WORK TASK >>
Pick up the transcript about a career at Cornell University Library and digitization, and extend it from its final sentence.

Oya Rieger - Transcript
Associate University Librarian for Digital Scholarship and Preservation Services, Cornell University Library
-- Beginnings --
I came to Cornell right after getting my library science degree and actually prior to my library science degree I was in a PhD program in a public policy doctoral program, but I decided to—stop with my master’s degree because I discovered the libraries as I was doing my PhD work. So as I said, I came to Cornell almost 20 years ago. And I will tell a little bit about what I do now and then take you—to not necessarily all 20 years of detailed explanations but as it relates to digitization.
Currently I’m the associate university librarian and my program area is called Digital Scholarship and Preservation. It’s a rather new program area within libraries and digital scholarship is definitely a bit of a broad kind of a catch-it-all phrase that we have been using over the last several years. And basically, just to kind of characterize the program I’m seeing, libraries—you know, used to really focus on organizing and delivering information and supporting the use of information and the last ten years or so what we are seeing is libraries are also actively participating in creation of information and especially working with—faculty and other researchers as they are, you know, creating knowledge, transforming knowledge into information, publishing and so on and so forth.
So the programs I see are kind of at that balance and also a little bit closer to working with faculty in managing the content they are creating, so it could be digital repositories, digitization of their content or digitization of content to support their teaching and learning, which means based on what they are selecting. Usability issues and publishing. And of course the big—in a way—you know, the broader program area of scholarly communication—how changing, how creating and sharing information is changing. So that’s where I am now.
And within my program there is still a group called Digital Media Group engaged in—providing—supporting digitization programs all the way from—oh, goodness—in-house digitization to outsourcing to copyright and metadata all the way to delivery. So I also have a unit with digitization services. So as I said, I came to Cornell 20 years ago and what really attracted me to the position, the first position, was—actually the position was called Numeric Files Librarian.
And it really was kind of a pioneering position at libraries because it was basically to manage data collections. And when I look now at the increasing importance of research data programs, actually I’m really amazed that Cornell, 20 years ago, felt the need to bring a data librarian. But my scope was more—social, economic, and agricultural data. But it’s about basically working with faculty—especially with census data in helping them in, you know, extracting subsets, analyzing subsets, of course, GIS.

[Saved entries]
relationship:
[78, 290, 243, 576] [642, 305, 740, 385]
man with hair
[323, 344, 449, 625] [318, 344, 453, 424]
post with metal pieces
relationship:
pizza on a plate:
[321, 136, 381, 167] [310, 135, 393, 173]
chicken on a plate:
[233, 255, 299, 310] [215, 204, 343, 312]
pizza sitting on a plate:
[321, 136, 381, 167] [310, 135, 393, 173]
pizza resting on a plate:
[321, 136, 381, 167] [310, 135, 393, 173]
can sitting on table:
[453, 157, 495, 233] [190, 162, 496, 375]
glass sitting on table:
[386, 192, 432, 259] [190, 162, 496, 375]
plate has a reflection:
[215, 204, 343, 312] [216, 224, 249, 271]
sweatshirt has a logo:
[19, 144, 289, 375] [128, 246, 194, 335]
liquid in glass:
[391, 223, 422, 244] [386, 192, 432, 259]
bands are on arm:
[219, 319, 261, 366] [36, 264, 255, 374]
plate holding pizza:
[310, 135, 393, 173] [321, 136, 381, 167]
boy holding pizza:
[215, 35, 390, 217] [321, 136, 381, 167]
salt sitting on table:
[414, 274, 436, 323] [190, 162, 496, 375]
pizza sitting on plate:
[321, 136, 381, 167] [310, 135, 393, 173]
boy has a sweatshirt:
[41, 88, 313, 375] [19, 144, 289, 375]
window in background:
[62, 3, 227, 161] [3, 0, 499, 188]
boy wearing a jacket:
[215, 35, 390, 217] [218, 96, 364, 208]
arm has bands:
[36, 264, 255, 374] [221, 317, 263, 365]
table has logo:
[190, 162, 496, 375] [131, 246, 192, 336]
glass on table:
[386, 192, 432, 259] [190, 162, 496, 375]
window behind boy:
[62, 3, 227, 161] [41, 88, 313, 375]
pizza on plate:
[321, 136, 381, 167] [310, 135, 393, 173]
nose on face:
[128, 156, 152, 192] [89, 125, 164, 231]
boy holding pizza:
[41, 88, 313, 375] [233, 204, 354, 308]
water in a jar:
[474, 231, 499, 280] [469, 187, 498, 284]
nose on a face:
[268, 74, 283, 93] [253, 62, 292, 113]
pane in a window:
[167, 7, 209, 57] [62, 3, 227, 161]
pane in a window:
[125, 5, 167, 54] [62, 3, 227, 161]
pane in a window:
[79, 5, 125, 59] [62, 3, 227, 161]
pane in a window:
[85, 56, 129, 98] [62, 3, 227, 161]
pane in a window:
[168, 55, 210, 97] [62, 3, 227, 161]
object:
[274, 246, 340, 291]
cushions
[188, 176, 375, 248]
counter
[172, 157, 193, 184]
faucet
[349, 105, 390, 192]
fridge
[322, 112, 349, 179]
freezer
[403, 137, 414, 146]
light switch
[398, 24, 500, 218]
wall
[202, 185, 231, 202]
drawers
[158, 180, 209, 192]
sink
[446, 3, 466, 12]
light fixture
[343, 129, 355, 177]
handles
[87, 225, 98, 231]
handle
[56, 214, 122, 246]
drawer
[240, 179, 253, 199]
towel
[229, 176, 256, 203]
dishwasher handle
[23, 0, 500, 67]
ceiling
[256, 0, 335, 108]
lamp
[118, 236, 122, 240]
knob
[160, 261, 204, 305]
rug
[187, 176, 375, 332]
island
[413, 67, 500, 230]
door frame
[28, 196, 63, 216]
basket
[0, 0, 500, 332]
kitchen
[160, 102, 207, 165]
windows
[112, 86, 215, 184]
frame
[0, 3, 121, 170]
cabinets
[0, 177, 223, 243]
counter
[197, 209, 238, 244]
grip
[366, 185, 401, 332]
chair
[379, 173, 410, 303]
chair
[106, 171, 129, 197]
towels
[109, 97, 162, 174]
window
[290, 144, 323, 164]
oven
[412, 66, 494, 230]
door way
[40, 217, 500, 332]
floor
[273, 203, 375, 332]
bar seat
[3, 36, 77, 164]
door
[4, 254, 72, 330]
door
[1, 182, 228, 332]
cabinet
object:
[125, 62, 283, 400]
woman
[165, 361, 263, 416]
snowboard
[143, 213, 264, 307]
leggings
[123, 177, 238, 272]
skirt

RESPONSE AREA >>
So as I was involved in this program area, just due to the nature of my program, I started working with the USDA, different USDA groups, especially groups that are—that were creating economic data, economic research data. And that—we started actually experimenting with repositories. USDA Economic and Statistics Service—that was actually one of my initial projects, and basically the goal was to—work with the USDA and receive their reports and that the library manage them—we started with the FTP and then there was Gopher and then there was Telenet and then there was ????Web distributing the information but also supporting the information, it was about, you know, accuracy, timeliness of service promoting the service, helping users, so on and so forth.
And that really pretty much led me into the digitization because soon we were not only talking about providing access to these PDF files sent to us from the USDA agencies, but also digitizing existing files. And as my interest increased in digitizing primary materials, I started working with Anne Kinney, also, who was at Cornell. And that actually she—pretty much pioneered in that area in means of digitization and I joined her—by the time I joined her, I believe she was two or three years into her research into digitization.
And—actually my job changed drastically when I joined Anne’s unit because up until then, the first four years, I was working with statistical data, I was working with the USDA, I was a selector for datasets and I was also doing reference work instruction, but after I started working with Anne and we actually had a unit called Digitization and Preservation Research Unit, my job became almost 100% research. So these were the early days and that—our research involved understanding the characteristics of primary materials from books to maps to 3-dimensional objects and understanding how they need to be captured in digital format, file formats—you know, many specs from resolution to bit depth or color accuracy, and interestingly, our starting point was—experimenting with digitization to preserve a rare and special materials.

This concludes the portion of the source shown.